Segment Start: EXTRACTED MATERIAL

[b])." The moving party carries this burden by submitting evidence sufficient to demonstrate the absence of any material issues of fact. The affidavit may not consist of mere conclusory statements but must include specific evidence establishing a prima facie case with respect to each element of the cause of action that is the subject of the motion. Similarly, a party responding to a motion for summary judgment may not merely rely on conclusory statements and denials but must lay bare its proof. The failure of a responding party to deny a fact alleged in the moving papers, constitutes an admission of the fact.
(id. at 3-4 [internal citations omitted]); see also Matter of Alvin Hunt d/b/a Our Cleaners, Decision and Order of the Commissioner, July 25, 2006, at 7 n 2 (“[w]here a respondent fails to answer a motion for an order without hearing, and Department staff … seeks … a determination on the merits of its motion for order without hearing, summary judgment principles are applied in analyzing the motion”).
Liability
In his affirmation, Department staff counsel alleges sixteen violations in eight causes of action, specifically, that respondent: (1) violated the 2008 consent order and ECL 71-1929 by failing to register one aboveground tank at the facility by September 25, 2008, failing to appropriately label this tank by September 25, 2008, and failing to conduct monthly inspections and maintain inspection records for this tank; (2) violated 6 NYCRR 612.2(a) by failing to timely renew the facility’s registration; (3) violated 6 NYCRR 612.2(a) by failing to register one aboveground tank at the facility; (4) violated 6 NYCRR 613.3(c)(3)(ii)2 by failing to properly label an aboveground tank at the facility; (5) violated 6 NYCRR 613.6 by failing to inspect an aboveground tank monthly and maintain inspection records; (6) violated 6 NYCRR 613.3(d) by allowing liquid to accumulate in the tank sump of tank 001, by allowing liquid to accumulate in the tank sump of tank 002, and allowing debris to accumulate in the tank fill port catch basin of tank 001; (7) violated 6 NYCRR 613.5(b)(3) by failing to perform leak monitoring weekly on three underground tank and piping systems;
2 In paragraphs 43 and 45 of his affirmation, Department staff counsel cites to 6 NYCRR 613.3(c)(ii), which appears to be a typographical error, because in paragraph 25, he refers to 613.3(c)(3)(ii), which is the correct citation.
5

Segment End: EXTRACTED MATERIAL
Segment Start: EXTRACTED MATERIAL

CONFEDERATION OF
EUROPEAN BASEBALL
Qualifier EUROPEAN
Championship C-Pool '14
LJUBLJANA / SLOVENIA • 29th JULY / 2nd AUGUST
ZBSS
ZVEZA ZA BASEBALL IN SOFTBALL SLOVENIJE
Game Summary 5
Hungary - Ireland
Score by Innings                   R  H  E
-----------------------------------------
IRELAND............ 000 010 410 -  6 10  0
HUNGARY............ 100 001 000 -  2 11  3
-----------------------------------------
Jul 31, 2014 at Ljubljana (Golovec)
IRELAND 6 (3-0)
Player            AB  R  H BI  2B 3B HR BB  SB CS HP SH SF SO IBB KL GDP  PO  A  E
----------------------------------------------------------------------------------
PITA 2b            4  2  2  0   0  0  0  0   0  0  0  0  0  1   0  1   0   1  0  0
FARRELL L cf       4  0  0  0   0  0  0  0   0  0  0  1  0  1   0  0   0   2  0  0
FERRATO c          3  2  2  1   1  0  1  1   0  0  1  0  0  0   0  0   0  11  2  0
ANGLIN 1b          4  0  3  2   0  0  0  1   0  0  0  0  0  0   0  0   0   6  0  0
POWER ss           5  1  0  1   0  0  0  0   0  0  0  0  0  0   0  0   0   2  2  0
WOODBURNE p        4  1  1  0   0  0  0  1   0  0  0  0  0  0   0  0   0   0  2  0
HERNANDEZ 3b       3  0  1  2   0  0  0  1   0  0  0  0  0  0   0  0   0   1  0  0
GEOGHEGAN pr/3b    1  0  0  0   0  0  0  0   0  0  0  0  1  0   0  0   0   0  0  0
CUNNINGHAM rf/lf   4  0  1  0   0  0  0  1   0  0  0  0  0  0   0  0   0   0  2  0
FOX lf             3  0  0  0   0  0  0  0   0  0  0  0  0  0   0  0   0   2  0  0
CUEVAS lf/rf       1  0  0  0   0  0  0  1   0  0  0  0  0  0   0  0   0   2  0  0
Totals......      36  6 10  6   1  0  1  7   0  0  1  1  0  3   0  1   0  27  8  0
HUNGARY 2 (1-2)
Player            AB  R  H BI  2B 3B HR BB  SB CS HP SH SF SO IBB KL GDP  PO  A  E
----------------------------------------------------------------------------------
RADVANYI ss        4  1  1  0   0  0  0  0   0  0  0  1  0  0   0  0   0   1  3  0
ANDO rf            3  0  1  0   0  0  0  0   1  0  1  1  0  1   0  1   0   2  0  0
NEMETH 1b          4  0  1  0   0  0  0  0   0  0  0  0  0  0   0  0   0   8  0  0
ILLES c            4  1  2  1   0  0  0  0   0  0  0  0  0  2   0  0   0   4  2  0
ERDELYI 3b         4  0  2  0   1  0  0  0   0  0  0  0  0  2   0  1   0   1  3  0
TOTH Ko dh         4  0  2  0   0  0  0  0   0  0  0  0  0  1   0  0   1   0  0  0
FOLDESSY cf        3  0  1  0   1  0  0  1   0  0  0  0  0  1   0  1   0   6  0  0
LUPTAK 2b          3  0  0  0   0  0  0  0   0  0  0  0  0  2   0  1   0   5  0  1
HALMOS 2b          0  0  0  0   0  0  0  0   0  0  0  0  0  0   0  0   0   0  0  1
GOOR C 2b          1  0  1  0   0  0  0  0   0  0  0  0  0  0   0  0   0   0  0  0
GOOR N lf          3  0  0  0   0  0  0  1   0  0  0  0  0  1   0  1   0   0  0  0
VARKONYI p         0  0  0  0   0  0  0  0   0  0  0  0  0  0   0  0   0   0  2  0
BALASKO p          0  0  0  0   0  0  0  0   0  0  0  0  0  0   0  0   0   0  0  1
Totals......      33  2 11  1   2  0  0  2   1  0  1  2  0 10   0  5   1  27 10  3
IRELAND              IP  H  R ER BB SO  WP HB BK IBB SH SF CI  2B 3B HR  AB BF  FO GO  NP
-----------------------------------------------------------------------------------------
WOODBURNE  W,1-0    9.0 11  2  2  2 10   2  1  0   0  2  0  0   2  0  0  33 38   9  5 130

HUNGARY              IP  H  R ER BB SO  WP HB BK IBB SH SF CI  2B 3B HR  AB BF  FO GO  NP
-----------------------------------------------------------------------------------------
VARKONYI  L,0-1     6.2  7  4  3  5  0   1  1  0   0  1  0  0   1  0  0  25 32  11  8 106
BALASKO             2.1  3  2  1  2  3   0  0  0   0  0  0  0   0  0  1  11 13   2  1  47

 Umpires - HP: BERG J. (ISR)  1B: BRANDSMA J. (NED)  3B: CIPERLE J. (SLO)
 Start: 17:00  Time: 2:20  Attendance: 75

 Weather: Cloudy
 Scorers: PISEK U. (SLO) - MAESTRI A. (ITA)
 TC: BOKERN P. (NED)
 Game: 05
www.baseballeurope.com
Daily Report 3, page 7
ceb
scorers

Segment End: EXTRACTED MATERIAL

PROBLEM TO WORK ON: Report every line from the material above that mentions the word "WOODBURNE".

WRITTEN ANSWER:
WOODBURNE p        4  1  1  0   0  0  0  1   0  0  0  0  0  0   0  0   0   0  2  0
WOODBURNE  W,1-0    9.0 11  2  2  2 10   2  1  0   0  2  0  0   2  0  0  33 38   9  5 130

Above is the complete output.